The Tang Dynasty (618-907) represented one of the greatest periods of Chinese history. Chinese territory increased enormously and the Chinese way of life was brought to dozens of new peoples and tribes. The population of settled Chinese farmers swelled significantly and this meant an increase in the tax base which enabled Chinese emperors to develop the civil service and the courts and to bring hitherto unimagined sophistication to the world.

Yet all of this grandeur and glory could so easily have gone wrong. At the boundaries of Chinese influence, there was often little distinction between the rulers and the ruled. The horse nomads who lined up along China’s long western borders alternately threatened and fled from the imperial influence. The need to maintain a lead in the arms race offered many opportunities for social mobility for those who were clever, opportunistic and ready to chance their arms. One such was An Lushan, who was half-Turkish, half-Sogdian and rose to prominence as an officer in the imperial military service. His parentage made him both part of a ruling elite and an expert horse warrior in his own right. Luck kept him alive during the campaigns of his early life when a casual wound could have destroyed him as easily as collecting a mosquito bite. It made him hardy too, and when he banked up his own power by converting a border fortress into his private stronghold, thereby attracting the Emperor’s hostility, he took the opportunity of stirring up a vast revolt in about 756 CE. Revolts can always go both ways: in his case, opposition to the centre was enhanced by perceptions of its weakness and belief in An Lushan’s military ability to beat any enemy that might be brought against him.

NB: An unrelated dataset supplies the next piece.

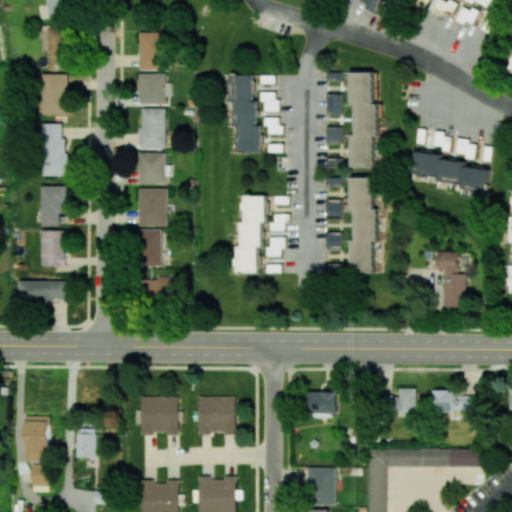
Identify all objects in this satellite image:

The facts appeared to bear out this belief: An Lushan carelessly destroyed the Chinese armies sent against him and advanced on the imperial capital. The emperor, believing that Heaven’s Mandate had been withdrawn and that all was lost, prepared a riding party to flee to faraway Szechuan. And then – then An Lushan died. It seems needless and it has never really been clear exactly why it happened as it did. Chance or design? Whichever was more important, An Lushan’s followers could not agree what to do or who should lead and spent years, decades even, holding on to the territory they had conquered and not really doing anything with it. They could have resolved on a leader and then created their own dynasty. They did not or could not and, finally, the Chinese Emperor contracted an alliance with the nomadic Uighur people and destroyed them. How easily the course of history could have been diverted into another watercourse – or perhaps it would have made no difference who wore the crown?